(Keypoint coordinate data)
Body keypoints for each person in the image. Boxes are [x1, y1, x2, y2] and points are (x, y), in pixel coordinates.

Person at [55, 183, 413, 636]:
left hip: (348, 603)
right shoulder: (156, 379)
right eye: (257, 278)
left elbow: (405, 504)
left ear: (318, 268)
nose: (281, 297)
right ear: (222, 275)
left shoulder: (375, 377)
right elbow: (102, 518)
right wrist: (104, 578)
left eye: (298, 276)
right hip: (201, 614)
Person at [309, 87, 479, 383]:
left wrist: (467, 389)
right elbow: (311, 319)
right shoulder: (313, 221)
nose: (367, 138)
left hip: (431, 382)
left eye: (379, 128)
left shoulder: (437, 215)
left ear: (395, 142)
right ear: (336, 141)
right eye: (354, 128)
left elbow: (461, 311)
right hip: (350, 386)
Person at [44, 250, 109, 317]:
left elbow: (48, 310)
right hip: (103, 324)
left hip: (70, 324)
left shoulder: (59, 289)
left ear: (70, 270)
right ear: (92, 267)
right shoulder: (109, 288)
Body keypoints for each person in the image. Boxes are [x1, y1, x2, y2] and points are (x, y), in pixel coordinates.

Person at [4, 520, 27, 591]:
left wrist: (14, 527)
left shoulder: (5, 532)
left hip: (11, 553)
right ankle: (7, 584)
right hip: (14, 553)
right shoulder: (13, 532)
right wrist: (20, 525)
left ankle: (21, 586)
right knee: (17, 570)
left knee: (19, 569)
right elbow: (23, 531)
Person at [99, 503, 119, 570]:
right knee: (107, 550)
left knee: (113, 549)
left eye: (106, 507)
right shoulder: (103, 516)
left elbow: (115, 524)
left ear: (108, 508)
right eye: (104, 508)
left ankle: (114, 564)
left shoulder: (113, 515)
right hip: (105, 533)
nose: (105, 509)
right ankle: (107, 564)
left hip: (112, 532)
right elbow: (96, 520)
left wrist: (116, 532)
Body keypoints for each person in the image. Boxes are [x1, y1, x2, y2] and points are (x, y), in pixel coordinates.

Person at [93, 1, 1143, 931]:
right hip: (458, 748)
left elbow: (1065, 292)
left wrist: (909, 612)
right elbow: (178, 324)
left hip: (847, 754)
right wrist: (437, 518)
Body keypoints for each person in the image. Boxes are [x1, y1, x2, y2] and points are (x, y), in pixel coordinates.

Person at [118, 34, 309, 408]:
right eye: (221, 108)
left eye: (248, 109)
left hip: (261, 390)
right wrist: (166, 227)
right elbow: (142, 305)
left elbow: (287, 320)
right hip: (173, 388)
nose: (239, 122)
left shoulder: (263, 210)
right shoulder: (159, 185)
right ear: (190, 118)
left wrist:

* _WHAT TO DO_:
Reproduce the records above exactly, from the first line through the line containing "left shoulder: (59, 289)", and output nothing else.

* _TASK SOLUTION_:
Body keypoints for each person in the image. Boxes are [x1, y1, x2, y2] and points are (x, y), in pixel coordinates.

Person at [55, 183, 413, 636]:
left hip: (348, 603)
right shoulder: (156, 379)
right eye: (257, 278)
left elbow: (405, 504)
left ear: (318, 268)
nose: (281, 297)
right ear: (222, 275)
left shoulder: (375, 377)
right elbow: (102, 518)
right wrist: (104, 578)
left eye: (298, 276)
right hip: (201, 614)
Person at [309, 87, 479, 383]:
left wrist: (467, 389)
right elbow: (311, 319)
right shoulder: (313, 221)
nose: (367, 138)
left hip: (431, 382)
left eye: (379, 128)
left shoulder: (437, 215)
left ear: (395, 142)
right ear: (336, 141)
right eye: (354, 128)
left elbow: (461, 311)
right hip: (350, 386)
Person at [44, 250, 109, 317]:
left elbow: (48, 310)
right hip: (103, 324)
left hip: (70, 324)
left shoulder: (59, 289)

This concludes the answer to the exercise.